Il governo vuole stimolare gli investimenti spagnoli in Italia e rafforzare i legami per influenzare l’UE

MADRID, 20 ottobre (EUROPA PRESS) –

Il ministro degli Affari esteri, dell’UE e della cooperazione ha deciso questo martedì di unire le forze con l’Italia per influenzare congiuntamente le principali sfide che l’UE deve affrontare, tra cui la riforma dell’immigrazione, l’unione economica e monetaria e il processo di riforma della stessa Unione, finora ritardato dalla pandemia.

Lo ha notato durante la sua partecipazione al 17 ° Forum di dialogo Italia-Spagna a Roma. Il forum è rivolto agli imprenditori e alla società civile, e González Laya aveva sperato che contribuisse a rafforzare i legami economici e di investimento in quanto avrebbe fornito “la forza necessaria per guidare questo progetto europeo”.

“Quando guardo i numeri vedo che c’è molto che può essere migliorato”, ha detto, sottolineando che gli investimenti spagnoli in Italia sono cinque volte meno che nella direzione opposta.

“Non è un caso e non è che le aziende spagnole come l’Italia meno della Spagna italiana. Ci sono compiti davanti a noi, compiti da risolvere, per incoraggiare le riforme”, ha continuato. Un modo per farlo, a suo avviso, potrebbe essere il Fondo europeo di recupero, i cui principali beneficiari saranno la Spagna e l’Italia, in quanto potrebbe servire per avviare progetti comuni.

González Laya ha difeso che questo è un “momento straordinario” per mostrare come due paesi, che ospitano un quarto della popolazione europea, sono “in prima linea” nel promuovere una ripresa economica trasformativa.

Ha affermato che non c’è “concorrenza” tra il collega italiano Luigi Di Maio, ma “una grande determinazione a lavorare insieme per promuovere i rapporti con e attraverso di loro con l’Ue”.

Il ministro ha sottolineato che entrambi i paesi sono europei, paesi del Mediterraneo, “vicini dell’Africa, amici degli Stati Uniti e con buoni rapporti con la Cina”, hanno entrambi sofferto della pandemia di Covid e vogliono lavorare insieme affinché “l’Europa giochi un ruolo più rilevante nel mondo” .

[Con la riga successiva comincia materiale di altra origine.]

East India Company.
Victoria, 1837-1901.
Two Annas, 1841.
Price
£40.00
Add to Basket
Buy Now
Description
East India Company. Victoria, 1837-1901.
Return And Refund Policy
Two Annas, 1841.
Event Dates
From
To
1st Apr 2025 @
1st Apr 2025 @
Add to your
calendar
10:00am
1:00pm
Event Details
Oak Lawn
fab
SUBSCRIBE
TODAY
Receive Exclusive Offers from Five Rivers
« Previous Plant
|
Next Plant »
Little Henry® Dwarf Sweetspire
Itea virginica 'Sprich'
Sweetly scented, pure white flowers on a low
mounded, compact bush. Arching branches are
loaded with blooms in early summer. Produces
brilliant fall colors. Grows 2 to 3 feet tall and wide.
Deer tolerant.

Entrambi i ministri hanno parlato della necessità di lavorare insieme sulla prossima riforma dell’UE alla prossima conferenza sul futuro dell’Europa. Per González Laya, questa conferenza non dovrebbe occuparsi solo di questioni interne, ma anche del ruolo dell’Europa nel mondo.

RIFORMA DELL’IMMIGRAZIONE

A livello interno, è del parere che l’UE debba lavorare in un’unione economica e monetaria (UEM) più stretta, perché “per essere forti all’estero devono essere poste solide basi” e in una riforma dell’immigrazione, i canali legali per l’Europa si apre, combattendo le reti commerciali, impegnandosi per l’asilo internazionale e i principi dei rifugiati e la cooperazione con i paesi di origine e di transito.

A livello esterno, ritiene che il ruolo dell’UE dovrebbe essere quello di fare affidamento su un maggiore multilateralismo da una “autonomia strategica” che non ha definito come “autosufficienza” ma come capacità di non impegnarsi in tale fare ciò che non vuoi fare.

In particolare, sostiene che l’Europa deve lavorare per un “sistema sanitario internazionale più forte” poiché l’OMS ha dimostrato di avere “buona volontà ma meno capacità” di affrontare la crisi del coronavirus.

In secondo luogo, ha sottolineato che il dibattito sulla restituzione della produzione di vari beni in Europa dovrebbe svolgersi “in un sistema commerciale aperto e non da una prospettiva protezionistica”.

Il punto successivo sono le tecnologie emergenti, dove ritiene che l’Europa abbia un compito imminente per stabilire standard tecnologici che garantiscano la protezione dei dati e la privacy, un migliore governo digitale, in modo che le tecnologie di intelligenza artificiale e sorveglianza rispondano a “criteri etici” e una tassazione “giusta” perché “non può esserci alcuna parte dell’economia che non sia tassata solo perché non la vediamo”.

Infine, ha menzionato la sostenibilità, sia nella lotta al cambiamento climatico, per la crescita sostenibile, la giustizia o l’uguaglianza di genere. Tutto questo, secondo lui, è ciò che Spagna e Italia possono promuovere insieme.